Sixty-eight countries have now signed up to International Maritime Organization (IMO)'s Ballast Water Management Convention, with Qatar being the latest to accede to the treaty helping to protect the marine environment.
The signatories now represent more than 75% of the world's merchant fleet tonnage.
Under the treaty, ships are required to manage their ballast water, which can contain thousands of aquatic or marine microbes, plants and organisms, which are then carried across the globe.
H.E. Mr. Yousef Ali Al-Khater, Ambassador of Qatar to the United Kingdom, met IMO Secretary-General Kitack Lim at IMO Headquarters, London (8 February) to deposit the instrument of accession.
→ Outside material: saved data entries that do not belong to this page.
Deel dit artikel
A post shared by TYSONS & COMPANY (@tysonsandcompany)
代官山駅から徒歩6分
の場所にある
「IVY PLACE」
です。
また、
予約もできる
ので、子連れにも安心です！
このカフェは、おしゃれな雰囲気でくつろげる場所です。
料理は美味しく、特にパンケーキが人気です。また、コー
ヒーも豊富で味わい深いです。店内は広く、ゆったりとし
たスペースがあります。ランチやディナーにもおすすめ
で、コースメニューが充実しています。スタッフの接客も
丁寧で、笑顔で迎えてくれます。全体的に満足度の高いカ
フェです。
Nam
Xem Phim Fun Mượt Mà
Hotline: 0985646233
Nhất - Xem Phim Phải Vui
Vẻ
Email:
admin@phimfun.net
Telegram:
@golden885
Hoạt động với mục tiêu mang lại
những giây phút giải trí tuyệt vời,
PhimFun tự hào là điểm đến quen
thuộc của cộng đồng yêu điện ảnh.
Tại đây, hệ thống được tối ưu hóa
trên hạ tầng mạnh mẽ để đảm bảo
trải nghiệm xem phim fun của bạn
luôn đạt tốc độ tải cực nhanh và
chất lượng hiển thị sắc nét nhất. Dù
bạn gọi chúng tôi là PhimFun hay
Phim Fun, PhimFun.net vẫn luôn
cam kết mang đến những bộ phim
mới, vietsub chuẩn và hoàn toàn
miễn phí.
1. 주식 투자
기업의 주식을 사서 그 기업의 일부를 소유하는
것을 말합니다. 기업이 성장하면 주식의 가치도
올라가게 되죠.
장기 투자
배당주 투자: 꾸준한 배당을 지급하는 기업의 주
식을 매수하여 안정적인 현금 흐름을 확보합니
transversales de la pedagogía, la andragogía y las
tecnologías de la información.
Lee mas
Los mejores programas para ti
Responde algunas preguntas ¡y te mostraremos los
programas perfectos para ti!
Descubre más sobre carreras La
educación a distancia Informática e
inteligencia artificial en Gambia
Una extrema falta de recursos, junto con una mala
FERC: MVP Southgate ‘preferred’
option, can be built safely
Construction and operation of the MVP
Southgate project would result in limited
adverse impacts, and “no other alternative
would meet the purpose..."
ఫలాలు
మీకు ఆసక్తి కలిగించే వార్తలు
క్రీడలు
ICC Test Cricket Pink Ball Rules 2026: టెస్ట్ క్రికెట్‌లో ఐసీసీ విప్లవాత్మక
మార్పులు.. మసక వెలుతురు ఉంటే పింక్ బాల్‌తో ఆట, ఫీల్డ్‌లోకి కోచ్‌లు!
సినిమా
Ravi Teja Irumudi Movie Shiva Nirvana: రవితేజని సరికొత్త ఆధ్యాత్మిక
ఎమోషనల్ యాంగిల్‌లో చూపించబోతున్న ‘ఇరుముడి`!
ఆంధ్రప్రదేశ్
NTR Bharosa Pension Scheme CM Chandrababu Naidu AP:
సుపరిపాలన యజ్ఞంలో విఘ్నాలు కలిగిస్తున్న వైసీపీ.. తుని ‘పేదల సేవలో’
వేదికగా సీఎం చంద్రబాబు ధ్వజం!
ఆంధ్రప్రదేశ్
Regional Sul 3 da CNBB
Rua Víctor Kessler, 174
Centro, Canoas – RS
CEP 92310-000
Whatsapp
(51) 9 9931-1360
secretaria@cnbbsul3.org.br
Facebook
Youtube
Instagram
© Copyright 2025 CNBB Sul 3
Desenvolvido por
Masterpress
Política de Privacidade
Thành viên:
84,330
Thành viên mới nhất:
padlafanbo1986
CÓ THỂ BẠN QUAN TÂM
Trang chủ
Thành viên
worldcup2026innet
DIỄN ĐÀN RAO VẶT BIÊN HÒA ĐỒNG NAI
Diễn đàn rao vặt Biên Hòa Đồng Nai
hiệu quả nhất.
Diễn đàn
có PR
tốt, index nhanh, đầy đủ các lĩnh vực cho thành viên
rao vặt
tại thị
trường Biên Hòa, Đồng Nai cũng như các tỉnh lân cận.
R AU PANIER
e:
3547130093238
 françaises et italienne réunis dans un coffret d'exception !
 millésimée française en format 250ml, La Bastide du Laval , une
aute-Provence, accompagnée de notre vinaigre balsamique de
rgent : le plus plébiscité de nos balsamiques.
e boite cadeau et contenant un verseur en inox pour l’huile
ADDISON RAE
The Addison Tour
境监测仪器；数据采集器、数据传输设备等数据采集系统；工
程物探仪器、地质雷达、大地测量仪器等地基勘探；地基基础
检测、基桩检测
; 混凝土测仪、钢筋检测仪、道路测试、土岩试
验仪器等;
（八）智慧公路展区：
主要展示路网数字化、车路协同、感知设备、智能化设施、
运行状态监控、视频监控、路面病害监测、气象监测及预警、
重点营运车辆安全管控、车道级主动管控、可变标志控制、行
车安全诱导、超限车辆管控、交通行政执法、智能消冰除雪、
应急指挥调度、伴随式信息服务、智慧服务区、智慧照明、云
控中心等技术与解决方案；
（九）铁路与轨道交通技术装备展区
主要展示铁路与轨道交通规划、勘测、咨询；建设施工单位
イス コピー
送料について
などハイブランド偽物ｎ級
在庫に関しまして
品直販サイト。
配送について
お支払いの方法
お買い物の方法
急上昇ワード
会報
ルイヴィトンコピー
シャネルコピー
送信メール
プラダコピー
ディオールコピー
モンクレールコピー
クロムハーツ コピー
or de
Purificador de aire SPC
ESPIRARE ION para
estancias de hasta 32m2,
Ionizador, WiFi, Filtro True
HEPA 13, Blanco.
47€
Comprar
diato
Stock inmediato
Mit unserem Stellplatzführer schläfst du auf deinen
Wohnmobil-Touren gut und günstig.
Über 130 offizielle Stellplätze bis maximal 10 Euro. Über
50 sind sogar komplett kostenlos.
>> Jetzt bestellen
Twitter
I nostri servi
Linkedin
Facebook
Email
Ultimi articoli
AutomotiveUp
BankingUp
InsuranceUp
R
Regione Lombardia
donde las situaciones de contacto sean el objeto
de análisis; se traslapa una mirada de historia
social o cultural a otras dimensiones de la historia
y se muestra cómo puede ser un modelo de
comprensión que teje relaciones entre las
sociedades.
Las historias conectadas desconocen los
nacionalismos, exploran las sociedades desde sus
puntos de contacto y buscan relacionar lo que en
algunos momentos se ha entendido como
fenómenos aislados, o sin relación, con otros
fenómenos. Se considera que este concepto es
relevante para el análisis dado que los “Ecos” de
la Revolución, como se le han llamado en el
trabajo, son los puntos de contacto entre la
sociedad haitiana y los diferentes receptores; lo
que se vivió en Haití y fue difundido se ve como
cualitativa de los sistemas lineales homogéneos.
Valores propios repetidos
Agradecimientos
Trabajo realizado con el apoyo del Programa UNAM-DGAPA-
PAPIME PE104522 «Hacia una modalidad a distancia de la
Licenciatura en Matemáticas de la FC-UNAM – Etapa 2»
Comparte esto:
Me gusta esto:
The Ballast Water Management Convention or BWM Convention (full name International Convention for the Control and Management of Ships' Ballast Water and Sediments, 2004) is a treaty adopted by the International Maritime Organization (IMO) in order to help prevent the spread of potentially harmful aquatic organisms and pathogens in ships' ballast water.
From 8 September 2017, ships must manage their ballast water so that aquatic organisms and pathogens are removed or rendered harmless before the ballast water is released into a new location. This will help prevent the spread of invasive species as well as potentially harmful pathogens.
IMO is the United Nations specialized agency with responsibility for developing global standards for ship safety and security and for the protection of the marine environment and the atmosphere from any harmful impacts of shipping.